[Records to use]
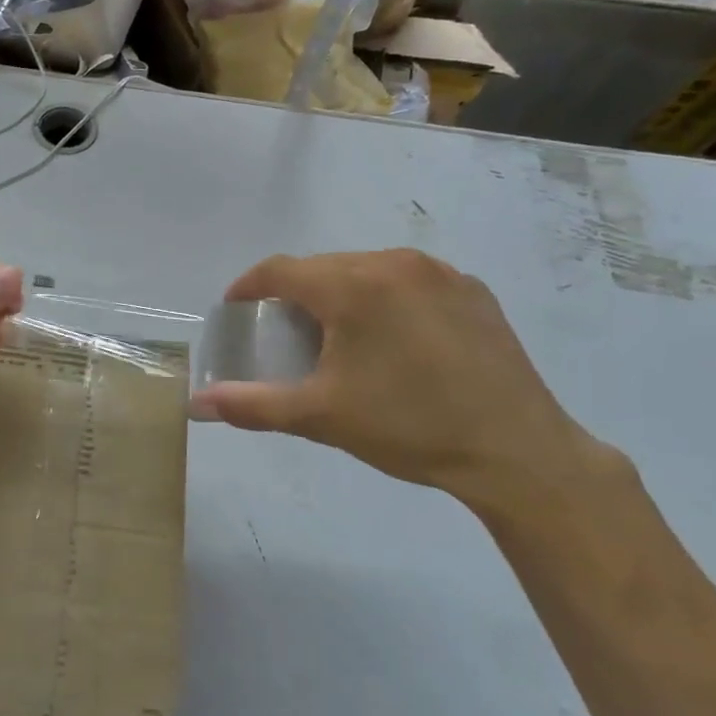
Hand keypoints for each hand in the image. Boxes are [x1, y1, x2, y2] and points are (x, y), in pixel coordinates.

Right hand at [191, 250, 628, 515]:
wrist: (517, 452)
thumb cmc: (409, 428)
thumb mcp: (321, 417)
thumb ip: (253, 405)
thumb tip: (197, 405)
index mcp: (354, 285)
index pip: (281, 270)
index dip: (249, 287)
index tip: (235, 309)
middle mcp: (395, 263)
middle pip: (324, 267)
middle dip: (296, 294)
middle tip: (285, 333)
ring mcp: (440, 273)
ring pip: (367, 271)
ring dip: (341, 294)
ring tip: (338, 336)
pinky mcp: (472, 290)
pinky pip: (409, 281)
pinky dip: (385, 298)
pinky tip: (393, 339)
[/Records to use]
## [Task]
Give all the records again, exactly, without images.

## [Exercise solution]
Hand keypoints for each hand in the image. Boxes are [x1, y1, x2, y2] and points are (x, y), in pixel coordinates.

Right hand at [191, 250, 628, 515]:
wrist: (517, 452)
thumb cmc: (409, 428)
thumb mcp: (321, 417)
thumb ip: (253, 405)
thumb tip: (197, 405)
index mcp: (354, 285)
index pip: (281, 270)
index dip: (249, 287)
index tip: (235, 309)
middle mcp: (395, 263)
middle pip: (324, 267)
middle dip: (296, 294)
middle tip: (285, 333)
ring mcp: (440, 273)
ring pip: (367, 271)
ring dip: (341, 294)
ring tip: (338, 336)
pinky mcp: (472, 290)
pinky pip: (409, 281)
pinky dip: (385, 298)
pinky tip: (393, 339)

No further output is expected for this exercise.